Thanks for your help,

Stefan

 

[Stefan Günther]

Hi,
I just installed a new VM (Ubuntu 18.04.) and it is accessible via SSH on the LAN.

Stefan

 

[Stoiko Ivanov]

The config looks ok from the proxmox side - and I see no reason, why the opnsense should not be accessible...

Sadly I don't have too much experience with OPNSense - but afaik it has FreeBSD as its base - should you have access to it's shell - the output of:
* `ifconfig -a`
* `netstat -rn`
* `arp -an`

* Else your net0 in the vm (afais the one you can't reach) is a virtio-device and net1 is a e1000 - while unlikely you could try to change the NIC-type to e1000 as well? (FreeBSD should have fitting drivers build-in for virtio-nics since 10.0-RELEASE afair).

 

[Stefan Günther]

I made some progress:

192.168.0.10 is a server running on metal, while 192.168.0.50 is the VM.

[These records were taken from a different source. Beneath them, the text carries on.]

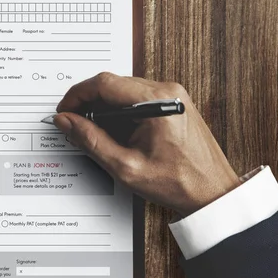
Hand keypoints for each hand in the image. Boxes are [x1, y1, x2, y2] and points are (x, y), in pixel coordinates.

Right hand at [54, 72, 240, 215]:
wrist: (213, 193)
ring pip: (123, 90)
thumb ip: (90, 140)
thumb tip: (66, 122)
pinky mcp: (173, 104)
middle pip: (113, 84)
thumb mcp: (125, 167)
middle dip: (88, 102)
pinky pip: (137, 98)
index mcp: (157, 101)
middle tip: (74, 125)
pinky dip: (119, 112)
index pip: (104, 83)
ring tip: (95, 133)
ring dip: (104, 108)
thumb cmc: (179, 183)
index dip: (77, 95)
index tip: (64, 111)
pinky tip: (115, 133)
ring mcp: (173, 96)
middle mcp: (167, 91)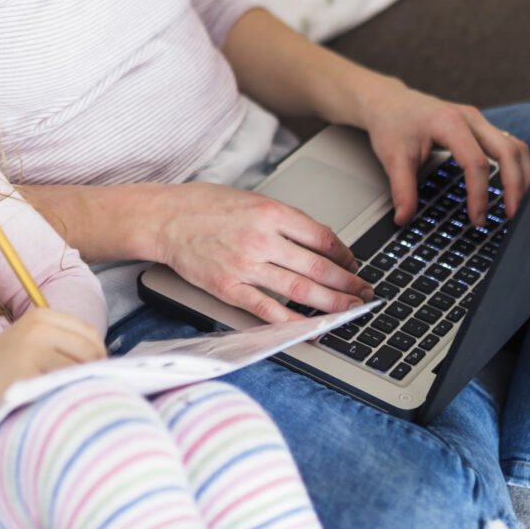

On the server I started tcpdump:

tcpdump -i eth3 -n -v host 192.168.0.50

And when I started to ping 192.168.0.10 from within the VM, tcpdump produced the following output:

18:57:04.417203 ARP, Ethernet (len 6), IPv4 (len 4), Request who-has 192.168.0.10 tell 192.168.0.50, length 46
18:57:04.417242 ARP, Ethernet (len 6), IPv4 (len 4), Reply 192.168.0.10 is-at 00:24:21:54:e9:47, length 28

But the result in the VM was:

ping: sendto: Host is down

I hope someone of the network gurus may find this hint helpful.

Regards,

Stefan

 

[Stoiko Ivanov]

AFAIR there were some settings you should change when running in a virtualized environment (disable offloading) - see e.g. https://wiki.opnsense.org/manual/virtuals.html

Also does the guest see the ARP packets as well?